In fact, the word “repeatedly” appears nowhere in my letter, which instead provided a source reproducing police records of previous incidents prior to the Co-op. But even if threatening behavior only occurred once while at the Co-op, isn’t that sufficient grounds for removal? The rest of the board thought so, and it was their job to decide. This is the core issue that has been obscured.
Serinus attacked me for failing to disclose my “status as a former Co-op ‘officer’ and co-editor of the Port Townsend Free Press.” For the record, I was Co-op President for a couple years in the early ‘90s, with no role since then except as a very satisfied shopper. Speaking of which, there are 7,800 current member-shoppers at the Co-op, and only a tiny sliver of them are BLM activists pressing trumped-up and absurd charges that the woke Co-op “invoked the trauma of thousands upon thousands of heinous murders and lynching” (Serinus’ words).

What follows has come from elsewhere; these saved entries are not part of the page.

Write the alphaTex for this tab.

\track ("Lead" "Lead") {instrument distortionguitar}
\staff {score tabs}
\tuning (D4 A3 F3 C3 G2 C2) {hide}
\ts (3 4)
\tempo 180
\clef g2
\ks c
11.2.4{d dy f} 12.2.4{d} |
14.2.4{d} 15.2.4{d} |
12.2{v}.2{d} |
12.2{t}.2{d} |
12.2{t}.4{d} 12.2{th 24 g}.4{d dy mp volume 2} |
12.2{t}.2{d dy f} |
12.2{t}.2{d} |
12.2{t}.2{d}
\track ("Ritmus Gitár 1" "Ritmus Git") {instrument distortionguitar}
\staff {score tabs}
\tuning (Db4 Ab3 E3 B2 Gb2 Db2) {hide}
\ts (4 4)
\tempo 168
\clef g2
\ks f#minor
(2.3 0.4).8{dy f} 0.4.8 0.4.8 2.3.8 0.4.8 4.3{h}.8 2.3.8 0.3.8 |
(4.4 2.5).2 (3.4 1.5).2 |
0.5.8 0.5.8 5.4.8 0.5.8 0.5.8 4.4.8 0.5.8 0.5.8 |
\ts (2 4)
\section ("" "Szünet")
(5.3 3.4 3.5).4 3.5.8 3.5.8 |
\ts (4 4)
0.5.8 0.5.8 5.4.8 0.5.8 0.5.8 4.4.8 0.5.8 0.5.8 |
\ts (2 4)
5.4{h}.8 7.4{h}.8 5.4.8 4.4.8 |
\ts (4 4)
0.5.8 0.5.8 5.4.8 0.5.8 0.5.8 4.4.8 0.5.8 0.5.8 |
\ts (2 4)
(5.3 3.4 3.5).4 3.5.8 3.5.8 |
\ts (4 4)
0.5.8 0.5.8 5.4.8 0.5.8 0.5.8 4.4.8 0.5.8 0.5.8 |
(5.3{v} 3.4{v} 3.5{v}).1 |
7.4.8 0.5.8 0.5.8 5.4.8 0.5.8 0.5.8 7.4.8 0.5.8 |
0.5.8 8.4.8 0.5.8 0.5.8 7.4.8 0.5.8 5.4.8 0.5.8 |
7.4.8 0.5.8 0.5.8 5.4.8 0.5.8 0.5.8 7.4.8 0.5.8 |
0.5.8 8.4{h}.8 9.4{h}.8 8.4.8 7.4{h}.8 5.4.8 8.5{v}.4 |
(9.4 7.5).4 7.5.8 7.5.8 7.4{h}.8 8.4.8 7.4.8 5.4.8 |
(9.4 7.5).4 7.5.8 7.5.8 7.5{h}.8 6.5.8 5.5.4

The Food Co-op’s mission is “working together to nourish our community” as a source for natural, whole, heathy foods. The BLM group has a different ideological agenda that it is pushing to displace the Co-op’s actual food-oriented mission, much to the detriment of the Co-op at large.
Finally, I was sorry to see resigned President Owen Rowe throw the Co-op and its staff under the bus in his Jan. 8 apology for alienating “an important part of our community” (i.e. BLM activists), but it’s understandable given the continuing harassment his board endured from these puritanical ideologues.